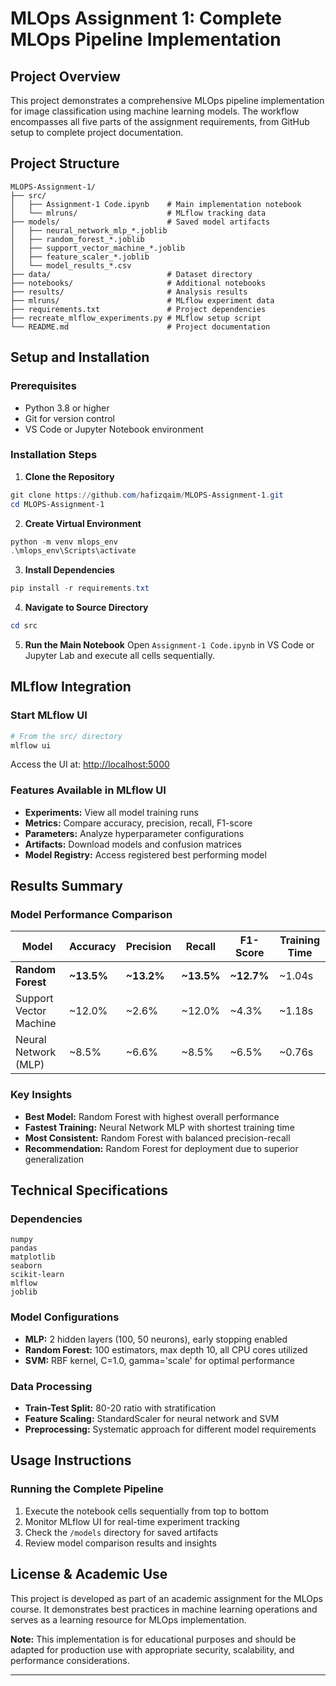 # MLOps Assignment 1: Complete MLOps Pipeline Implementation

## Project Overview
This project demonstrates a comprehensive MLOps pipeline implementation for image classification using machine learning models. The workflow encompasses all five parts of the assignment requirements, from GitHub setup to complete project documentation.

## Project Structure
```
MLOPS-Assignment-1/
├── src/
│   ├── Assignment-1 Code.ipynb    # Main implementation notebook
│   └── mlruns/                    # MLflow tracking data
├── models/                        # Saved model artifacts
│   ├── neural_network_mlp_*.joblib
│   ├── random_forest_*.joblib
│   ├── support_vector_machine_*.joblib
│   ├── feature_scaler_*.joblib
│   └── model_results_*.csv
├── data/                          # Dataset directory
├── notebooks/                     # Additional notebooks
├── results/                       # Analysis results
├── mlruns/                        # MLflow experiment data
├── requirements.txt               # Project dependencies
├── recreate_mlflow_experiments.py # MLflow setup script
└── README.md                      # Project documentation
```

## Setup and Installation

### Prerequisites
- Python 3.8 or higher
- Git for version control
- VS Code or Jupyter Notebook environment

### Installation Steps

1. **Clone the Repository**
```powershell
git clone https://github.com/hafizqaim/MLOPS-Assignment-1.git
cd MLOPS-Assignment-1
```

2. **Create Virtual Environment**
```powershell
python -m venv mlops_env
.\mlops_env\Scripts\activate
```

3. **Install Dependencies**
```powershell
pip install -r requirements.txt
```

4. **Navigate to Source Directory**
```powershell
cd src
```

5. **Run the Main Notebook**
Open `Assignment-1 Code.ipynb` in VS Code or Jupyter Lab and execute all cells sequentially.

## MLflow Integration

### Start MLflow UI
```powershell
# From the src/ directory
mlflow ui
```
Access the UI at: [http://localhost:5000](http://localhost:5000)

### Features Available in MLflow UI
- **Experiments:** View all model training runs
- **Metrics:** Compare accuracy, precision, recall, F1-score
- **Parameters:** Analyze hyperparameter configurations
- **Artifacts:** Download models and confusion matrices
- **Model Registry:** Access registered best performing model

## Results Summary

### Model Performance Comparison
| Model | Accuracy | Precision | Recall | F1-Score | Training Time |
|-------|----------|-----------|--------|----------|---------------|
| **Random Forest** | **~13.5%** | **~13.2%** | **~13.5%** | **~12.7%** | ~1.04s |
| Support Vector Machine | ~12.0% | ~2.6% | ~12.0% | ~4.3% | ~1.18s |
| Neural Network (MLP) | ~8.5% | ~6.6% | ~8.5% | ~6.5% | ~0.76s |

### Key Insights
- **Best Model:** Random Forest with highest overall performance
- **Fastest Training:** Neural Network MLP with shortest training time
- **Most Consistent:** Random Forest with balanced precision-recall
- **Recommendation:** Random Forest for deployment due to superior generalization

## Technical Specifications

### Dependencies
```
numpy
pandas
matplotlib
seaborn
scikit-learn
mlflow
joblib
```

### Model Configurations
- **MLP:** 2 hidden layers (100, 50 neurons), early stopping enabled
- **Random Forest:** 100 estimators, max depth 10, all CPU cores utilized
- **SVM:** RBF kernel, C=1.0, gamma='scale' for optimal performance

### Data Processing
- **Train-Test Split:** 80-20 ratio with stratification
- **Feature Scaling:** StandardScaler for neural network and SVM
- **Preprocessing:** Systematic approach for different model requirements

## Usage Instructions

### Running the Complete Pipeline
1. Execute the notebook cells sequentially from top to bottom
2. Monitor MLflow UI for real-time experiment tracking
3. Check the `/models` directory for saved artifacts
4. Review model comparison results and insights

## License & Academic Use

This project is developed as part of an academic assignment for the MLOps course. It demonstrates best practices in machine learning operations and serves as a learning resource for MLOps implementation.

**Note:** This implementation is for educational purposes and should be adapted for production use with appropriate security, scalability, and performance considerations.

---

EXERCISE ▸ All that is wanted is an exact copy of the lines above from the one with "- **Artifacts:** Download" through the one with "Forest** | **~13.5%**", with both ends included.

WRITTEN RESPONSE ▸
- **Artifacts:** Download models and confusion matrices
- **Model Registry:** Access registered best performing model

## Results Summary

### Model Performance Comparison
| Model | Accuracy | Precision | Recall | F1-Score | Training Time |
|-------|----------|-----------|--------|----------|---------------|
| **Random Forest** | **~13.5%** | **~13.2%** | **~13.5%** | **~12.7%** | ~1.04s |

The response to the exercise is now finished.